The Tribunal emphasized that the commercial wisdom of the CoC is non-justiciable unless it does not comply with Section 30(2) of the Code. The Hon’ble Supreme Court in 'K Sashidhar vs. Indian Overseas Bank & Ors.' and 'Ghanashyam Mishra and Sons Private Limited vs. Edelweiss Asset Reconstruction Company Limited' reiterated that the limited judicial review available cannot trespass upon the CoC's business decisions. The Tribunal concluded that there was no illegality or infirmity in the approval of the Resolution Plan by the Adjudicating Authority.

2. Whether the Appellant was unfairly dealt with regarding the settlement of its claim:

The Appellant, Uttar Pradesh Awas Evam Vikash Parishad (UP Housing and Development Board), contended that the Resolution Plan was approved without considering whether a property not belonging to the Corporate Debtor could be included in the Resolution Plan. The Appellant argued that the property, governed by a Higher Purchase Agreement, was wrongfully included in the Resolution Plan, and they were not informed about the CoC meetings or provided with a copy of the Resolution Plan.

The Tribunal noted that the Appellant had issued allotment letters and a Higher Purchase Agreement, creating an interest of the Corporate Debtor in the plot.
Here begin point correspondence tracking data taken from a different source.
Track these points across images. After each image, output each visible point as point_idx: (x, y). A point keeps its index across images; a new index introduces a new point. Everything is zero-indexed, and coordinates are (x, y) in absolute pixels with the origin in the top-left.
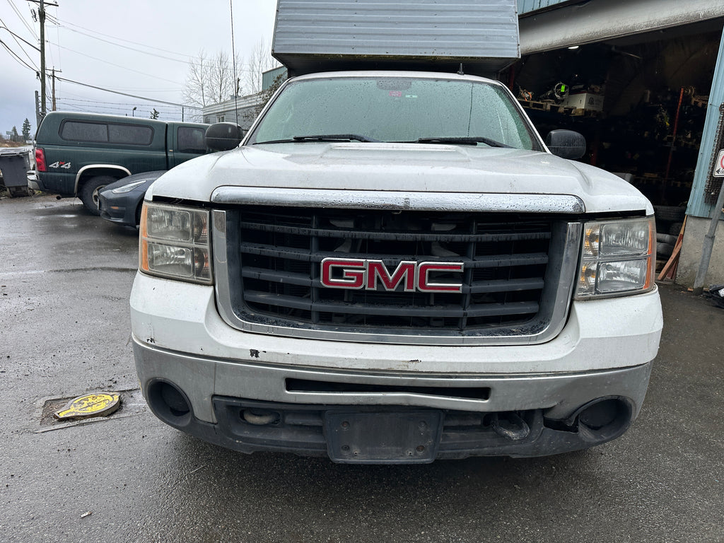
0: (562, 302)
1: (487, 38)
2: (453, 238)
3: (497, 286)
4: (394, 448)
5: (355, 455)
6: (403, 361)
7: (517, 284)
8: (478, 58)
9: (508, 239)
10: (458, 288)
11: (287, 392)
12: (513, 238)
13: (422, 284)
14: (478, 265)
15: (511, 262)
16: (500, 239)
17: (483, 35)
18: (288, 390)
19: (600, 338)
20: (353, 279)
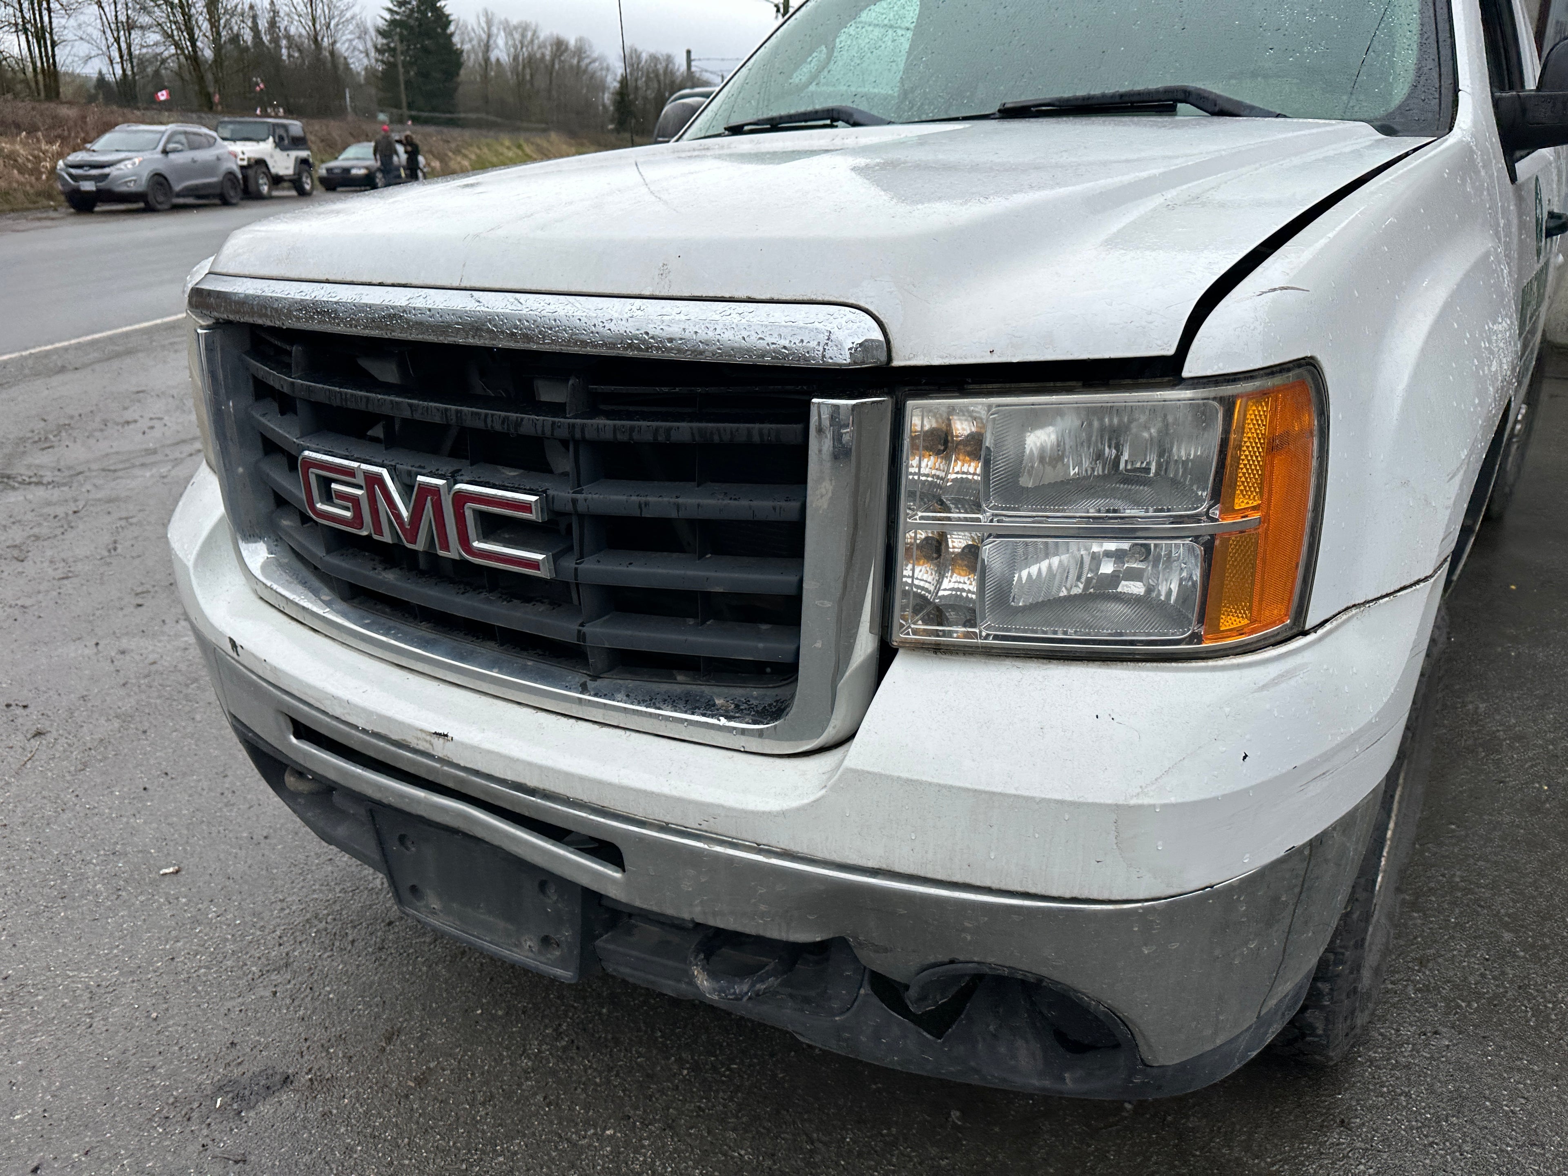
0: (819, 645)
2: (518, 423)
3: (660, 571)
4: (501, 924)
5: (433, 912)
6: (421, 730)
7: (712, 574)
9: (661, 438)
10: (534, 564)
11: (294, 740)
12: (675, 437)
13: (465, 542)
14: (581, 508)
15: (678, 507)
16: (636, 436)
18: (297, 737)
19: (908, 781)
20: (347, 509)
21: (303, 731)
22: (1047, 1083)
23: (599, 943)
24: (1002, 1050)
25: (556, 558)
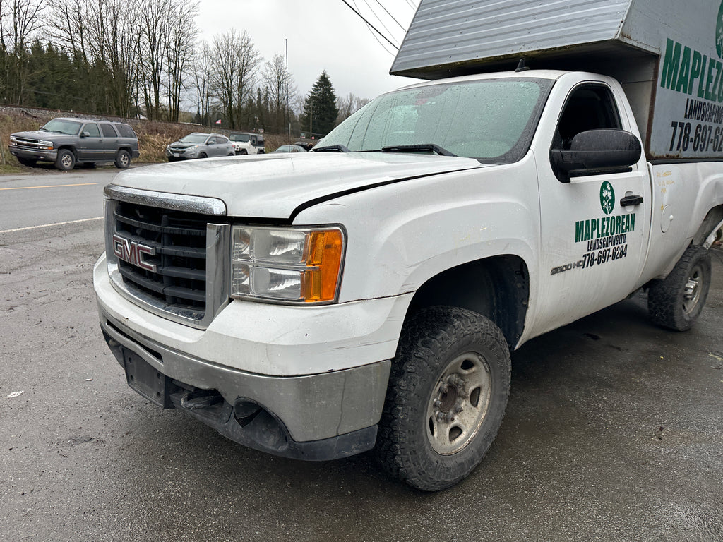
0: (210, 295)
1: (586, 20)
5: (135, 385)
6: (123, 317)
8: (569, 47)
9: (180, 233)
10: (151, 268)
11: (107, 325)
12: (183, 233)
13: (140, 261)
17: (582, 18)
20: (120, 252)
21: (109, 323)
22: (274, 449)
23: (171, 396)
24: (265, 437)
25: (158, 267)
Despite defaults in payments, the Agreement was not canceled, and the right of revocation was not exercised before the insolvency commencement date. The Tribunal found that the Appellant's claim as an Operational Creditor was admitted, and the Resolution Plan proposed 10% of the admitted claim amounting to ?12,30,75,275/-. The Tribunal held that the belated challenge by the Appellant was untenable and that the Resolution Plan provided equal treatment to all classes of creditors.

The Tribunal also addressed the issue of non-receipt of notices, stating that emails were sent to the correct email address as per the record. The Tribunal upheld the commercial wisdom of the CoC and found no substantial grounds to interfere with the Adjudicating Authority's order.

Conclusion:

The Tribunal dismissed the appeal, affirming that the Resolution Plan met all essential requisites under Section 30(2) of the Code and was approved by the CoC with a significant majority. The implementation of the Resolution Plan was upheld, and no substantial grounds were found to interfere with the Adjudicating Authority's order. The appeal was dismissed with no order as to costs.